======== Extrait du document

Je date les balbutiements de ma prise de conscience à l’été 2015, en pleine post-rupture amoureuse hétérosexuelle. Je saignais l’album Chaleur Humaine de Chris. J’éprouvais une véritable obsession pour cet artiste étonnant. Je me délectais de ses discours sur la fluidité du genre et de la sexualité, tout en poésie et corporéité. A travers ses prises de parole, je découvre aussi l’existence de la pansexualité. En continuité, le podcast Dans le genre de Géraldine Sarratia m’accompagnait dans mes questionnements identitaires. Je remettais en perspective le rapport à ma féminité. Elle se nourrissait principalement de normes hétérosexuelles et bourgeoises. La contre-culture dans laquelle je choisissais d’évoluer se résumait à un mélange de culture dominante et hippie. Cherchant ma propre valeur dans les désirs masculins, mon chemin sinueux à hétéroland a continué encore quelques années.
Mon coming out, comme on dit, je l’ai fait à mes 28 ans lorsque j’ai pu annoncer à mon entourage proche, tomber fort en amour pour une femme. Je me sentais à une place vraie, proportionnellement aux élans passionnels morbides que je ressentais alors au moment de cette histoire. Je n’ai pas eu d’évidence intime ni de turbulences intérieures atroces concernant mes désirs lesbiens. Je n’ai pas cherché à savoir et à comprendre leurs origines. Ce fut une continuité intérieure, en cohérence avec ce que je devenais et où j’en étais dans ma vie. Les deux pieds dans le féminisme radicale, entourée de lesbiennes et personnes queer. Ce fut ma riposte intime contre le patriarcat et la normativité hétérosexuelle. Aussi appelé lesbianisme politique.

================

Consigne écrite A: Extrayez chaque ligne qui contient la chaîne « tuplet ». La casse doit être respectée.

======== Lignes

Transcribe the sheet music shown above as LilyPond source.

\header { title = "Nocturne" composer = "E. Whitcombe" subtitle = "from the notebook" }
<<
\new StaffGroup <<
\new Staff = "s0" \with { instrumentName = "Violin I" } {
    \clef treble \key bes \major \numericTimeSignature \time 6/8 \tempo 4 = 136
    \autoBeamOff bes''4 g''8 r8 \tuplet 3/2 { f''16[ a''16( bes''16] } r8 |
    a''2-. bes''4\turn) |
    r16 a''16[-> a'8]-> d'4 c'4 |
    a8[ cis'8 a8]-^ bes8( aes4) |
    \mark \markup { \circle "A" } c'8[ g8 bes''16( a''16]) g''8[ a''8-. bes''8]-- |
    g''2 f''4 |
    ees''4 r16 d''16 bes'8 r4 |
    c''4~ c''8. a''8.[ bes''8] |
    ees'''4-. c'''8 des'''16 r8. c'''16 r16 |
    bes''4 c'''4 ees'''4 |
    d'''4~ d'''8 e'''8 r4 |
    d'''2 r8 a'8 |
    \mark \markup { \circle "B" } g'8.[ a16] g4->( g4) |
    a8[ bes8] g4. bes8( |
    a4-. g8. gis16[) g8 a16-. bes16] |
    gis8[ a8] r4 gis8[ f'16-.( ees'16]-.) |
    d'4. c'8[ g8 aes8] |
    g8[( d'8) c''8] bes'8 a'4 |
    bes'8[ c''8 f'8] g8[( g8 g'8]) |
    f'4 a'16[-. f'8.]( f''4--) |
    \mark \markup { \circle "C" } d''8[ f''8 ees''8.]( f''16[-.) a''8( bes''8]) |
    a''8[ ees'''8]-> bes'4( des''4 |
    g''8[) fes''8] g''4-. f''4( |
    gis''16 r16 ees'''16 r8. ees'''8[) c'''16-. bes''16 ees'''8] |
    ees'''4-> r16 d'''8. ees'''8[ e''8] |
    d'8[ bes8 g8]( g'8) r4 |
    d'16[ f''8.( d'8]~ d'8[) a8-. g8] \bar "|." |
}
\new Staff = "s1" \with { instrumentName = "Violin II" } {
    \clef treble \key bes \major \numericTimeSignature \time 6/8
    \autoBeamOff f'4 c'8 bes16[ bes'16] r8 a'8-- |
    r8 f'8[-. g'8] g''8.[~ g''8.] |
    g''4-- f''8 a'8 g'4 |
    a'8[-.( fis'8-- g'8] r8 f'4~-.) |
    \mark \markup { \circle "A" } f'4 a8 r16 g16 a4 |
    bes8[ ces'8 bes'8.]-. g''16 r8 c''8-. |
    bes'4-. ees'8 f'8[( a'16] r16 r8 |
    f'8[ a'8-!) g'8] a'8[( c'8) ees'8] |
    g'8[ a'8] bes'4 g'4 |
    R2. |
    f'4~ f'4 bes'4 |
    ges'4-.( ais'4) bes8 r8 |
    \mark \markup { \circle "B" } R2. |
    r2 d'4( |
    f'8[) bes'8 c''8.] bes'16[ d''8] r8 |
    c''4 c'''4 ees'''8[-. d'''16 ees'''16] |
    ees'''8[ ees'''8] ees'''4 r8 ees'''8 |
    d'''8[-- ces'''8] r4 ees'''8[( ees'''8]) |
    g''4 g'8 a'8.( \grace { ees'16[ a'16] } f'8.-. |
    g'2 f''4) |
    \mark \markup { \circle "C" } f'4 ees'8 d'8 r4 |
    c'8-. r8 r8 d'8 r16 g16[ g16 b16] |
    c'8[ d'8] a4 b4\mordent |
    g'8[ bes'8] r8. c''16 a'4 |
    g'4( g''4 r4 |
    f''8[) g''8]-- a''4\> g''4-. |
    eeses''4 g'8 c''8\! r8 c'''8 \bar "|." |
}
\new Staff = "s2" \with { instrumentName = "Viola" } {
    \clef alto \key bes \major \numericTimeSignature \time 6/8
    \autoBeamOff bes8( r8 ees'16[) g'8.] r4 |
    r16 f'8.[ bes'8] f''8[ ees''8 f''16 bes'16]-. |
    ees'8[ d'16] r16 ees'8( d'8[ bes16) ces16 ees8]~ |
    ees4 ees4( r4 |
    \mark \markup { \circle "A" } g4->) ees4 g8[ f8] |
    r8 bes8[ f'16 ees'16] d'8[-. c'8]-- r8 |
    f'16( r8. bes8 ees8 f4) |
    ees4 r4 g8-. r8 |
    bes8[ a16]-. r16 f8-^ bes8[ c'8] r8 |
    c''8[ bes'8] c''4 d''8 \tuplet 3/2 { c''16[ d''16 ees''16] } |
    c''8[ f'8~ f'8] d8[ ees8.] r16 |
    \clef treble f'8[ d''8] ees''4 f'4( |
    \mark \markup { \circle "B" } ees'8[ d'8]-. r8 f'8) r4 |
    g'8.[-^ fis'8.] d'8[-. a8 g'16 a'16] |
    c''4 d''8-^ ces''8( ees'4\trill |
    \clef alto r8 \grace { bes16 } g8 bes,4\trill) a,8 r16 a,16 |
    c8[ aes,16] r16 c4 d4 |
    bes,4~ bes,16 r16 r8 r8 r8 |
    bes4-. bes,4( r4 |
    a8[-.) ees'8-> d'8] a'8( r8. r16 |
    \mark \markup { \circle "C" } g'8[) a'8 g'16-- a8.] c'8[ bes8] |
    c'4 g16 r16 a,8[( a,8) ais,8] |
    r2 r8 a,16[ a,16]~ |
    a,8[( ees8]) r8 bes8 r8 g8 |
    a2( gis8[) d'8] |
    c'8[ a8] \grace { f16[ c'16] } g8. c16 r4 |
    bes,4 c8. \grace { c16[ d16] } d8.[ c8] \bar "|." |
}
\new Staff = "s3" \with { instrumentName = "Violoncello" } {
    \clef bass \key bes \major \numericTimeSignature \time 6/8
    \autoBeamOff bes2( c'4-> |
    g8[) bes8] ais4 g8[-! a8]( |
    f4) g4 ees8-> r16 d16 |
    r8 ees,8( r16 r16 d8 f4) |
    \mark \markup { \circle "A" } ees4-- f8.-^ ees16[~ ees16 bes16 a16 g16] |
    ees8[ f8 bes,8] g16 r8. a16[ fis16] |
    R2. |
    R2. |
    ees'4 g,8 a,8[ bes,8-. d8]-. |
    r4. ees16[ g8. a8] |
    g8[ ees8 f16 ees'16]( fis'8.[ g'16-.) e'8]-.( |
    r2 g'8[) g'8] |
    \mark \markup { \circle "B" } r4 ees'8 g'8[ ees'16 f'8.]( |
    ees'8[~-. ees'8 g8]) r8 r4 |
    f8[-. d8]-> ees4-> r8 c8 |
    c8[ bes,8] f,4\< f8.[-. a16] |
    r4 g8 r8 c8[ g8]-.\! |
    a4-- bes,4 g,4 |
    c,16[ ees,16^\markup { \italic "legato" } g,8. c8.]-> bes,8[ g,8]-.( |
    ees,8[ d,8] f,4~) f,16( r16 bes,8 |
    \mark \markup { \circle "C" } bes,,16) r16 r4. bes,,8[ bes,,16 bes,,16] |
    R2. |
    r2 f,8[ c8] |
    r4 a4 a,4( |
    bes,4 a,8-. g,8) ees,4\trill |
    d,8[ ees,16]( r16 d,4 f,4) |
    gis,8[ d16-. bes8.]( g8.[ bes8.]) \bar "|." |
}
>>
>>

================

Consigne écrite B: D'après l'extrait du document, quel album était écouté sans relâche à l'été 2015 ?

Bonne réponse A:
    \autoBeamOff bes''4 g''8 r8 \tuplet 3/2 { f''16[ a''16( bes''16] } r8 |
    c''8[ bes'8] c''4 d''8 \tuplet 3/2 { c''16[ d''16 ees''16] } |

Bonne réponse B: L'album Chaleur Humaine de Chris.